An integral moment in my WIP takes place at the Pantheon.
Just a few years ago, before the COVID-19 pandemic halted global travel, I was lucky enough to explore Italy’s ancient churches and art and CHEESE. I traveled with one of my oldest friends, for our 40th birthdays.
As I stood before the Pantheon, a street performer bowed Stairway to Heaven on the violin and I thought, this is the place.
Like The Duomo in Florence, the Pantheon was built to gather people together. All people. Taken from the Greek Pantheion, the name means “Temple of every god.” All were welcomed through the granite columns of the portico, and still are, as the church has been in continuous use since it was rebuilt after a fire in 126 AD.
The crowning feather of the Pantheon is the coffered concrete dome, which boasts a central oculus that is said to have been engineered in such a way as to keep the rain from falling to the church floor. Worshipers could see out, to praise the gods of their choosing, but the weather could not come in.
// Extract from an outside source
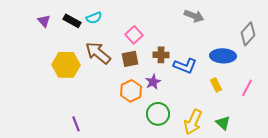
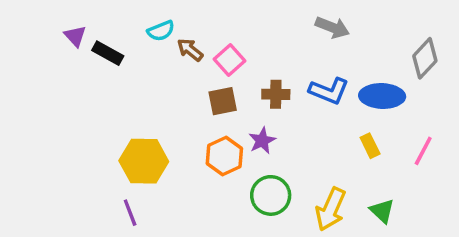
black rectangle: (72, 21) -> (108, 53), moved
brown arrow: (98, 53) -> (190, 50), moved, size x0.6
yellow hexagon: (66, 65) -> (144, 161), moved
blue L-shape: (185, 66) -> (329, 91), moved

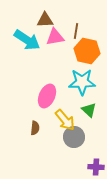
Raffaello Sanzio da Urbino is entombed here. Raphael was an Italian painter and architect during the Renaissance. Many of his paintings hang in the Vatican galleries, where entire rooms are adorned – floor to gold-plated ceiling – with his work.
As we read the inscriptions of Raphael’s tomb, a choir of voices rose up around us. Thus, my world went from a haunting version of Stairway to Heaven on the violin to what sounded like actual heaven. The choir was just a group of tourists, in puffy jackets and backpacks, who came specifically to sing in this building, which was designed with perfect acoustics.
I quickly took a video, to capture this incredible experience, but alas it is lost in the vastness of the cloud. Here’s a photo I managed to scrounge up:
Both of these musical encounters – the violinist in the piazza and the choir inside – make an appearance in the new book.